Avec ses commerces, ses cafés, ses squares et ses terrains de jeux, l'espace
public apparaît ouvert et mixte. Pourtant, plusieurs études et expériences
montrent que la ville demeure un lieu sexué. […]
Selon le sexe, l'usage de la rue n'est donc pas le même : les hommes
occupent les trottoirs, les cafés, les bas d'immeubles de manière statique ;
les femmes, elles, ne stationnent pas. Elles sont en mouvement, flânant
rarement et évitant les lieux trop masculins. Leur usage de la rue est plus
pratique que ludique : aller chez le médecin ou au métro pour rejoindre son
travail, faire ses courses…
C'est ce qu'a pu mettre au jour l'ethnologue-urbaniste1 Marie-Christine
Hohm dans une étude réalisée en 2012 dans le quartier du Grand Parc,
dans le nord de Bordeaux, auprès de femmes recrutées en trois groupes :
lycéennes et étudiantes, femmes précaires et isolées, et seniors.
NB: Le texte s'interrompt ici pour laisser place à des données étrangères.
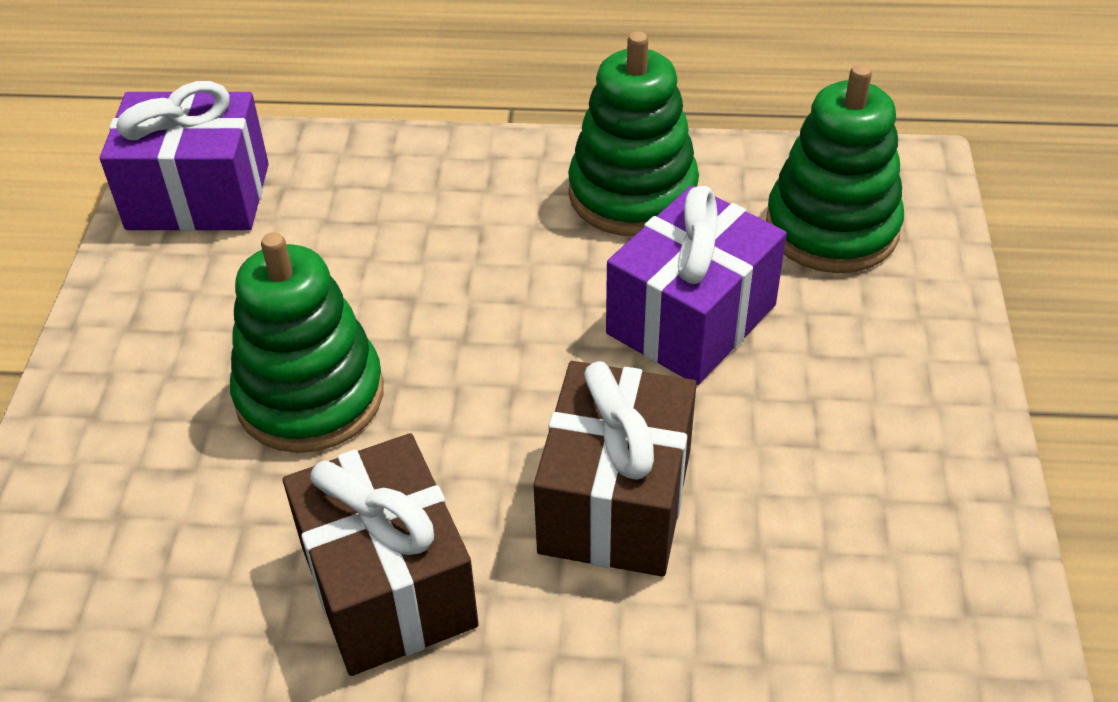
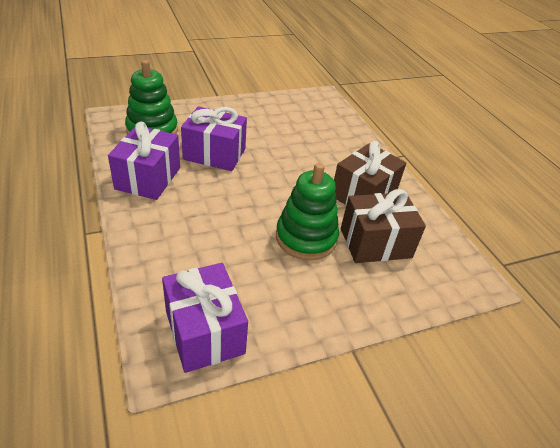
camera: 120 degrees left, 5 degrees down
(616, 501) = (301, 157): brown gift -> brown gift (375, 243)
(632, 194) = (148, 178): green stacking toy -> purple gift

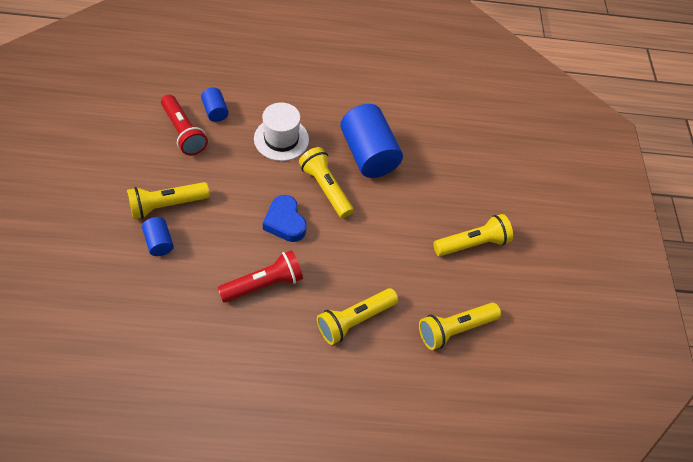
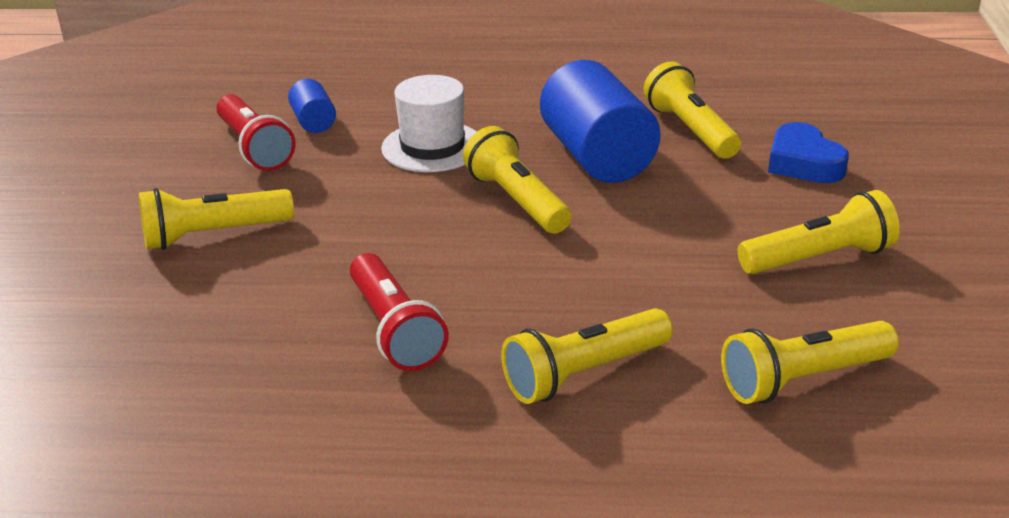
camera: 10 degrees right, 25 degrees down
(159, 242) = (193, 282): blue cylinder -> none
(264, 284) = (394, 329): red flashlight -> red flashlight turned 90 degrees clockwise
(285, 222) = (438, 246): blue heart -> blue heart (803, 163)
(418, 135) = (690, 130): none -> yellow flashlight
Toutes
avaient une « carte mentale » de leur quartier avec des rues fréquentées et
d'autres à éviter […].
Jeunes ou plus anciennes, elles adoptent des stratégies pour ne pas se
faire remarquer et être tranquilles, surtout le soir. Vêtements passe-partout,
baskets, marchant vite sans répondre aux interpellations, un baladeur sur
les oreilles. Elles sortent de préférence en groupe. Dans les transports, elles
s'assoient près du chauffeur. « Les femmes ne se sentent pas légitimes dans l'espace
public. Elles n'y sont pas avec la même insouciance », assure Mme Hohm.
Chercheuse qui se penche sur les problèmes liés à la ville avec une démarche d'enquêtes sur le terrain.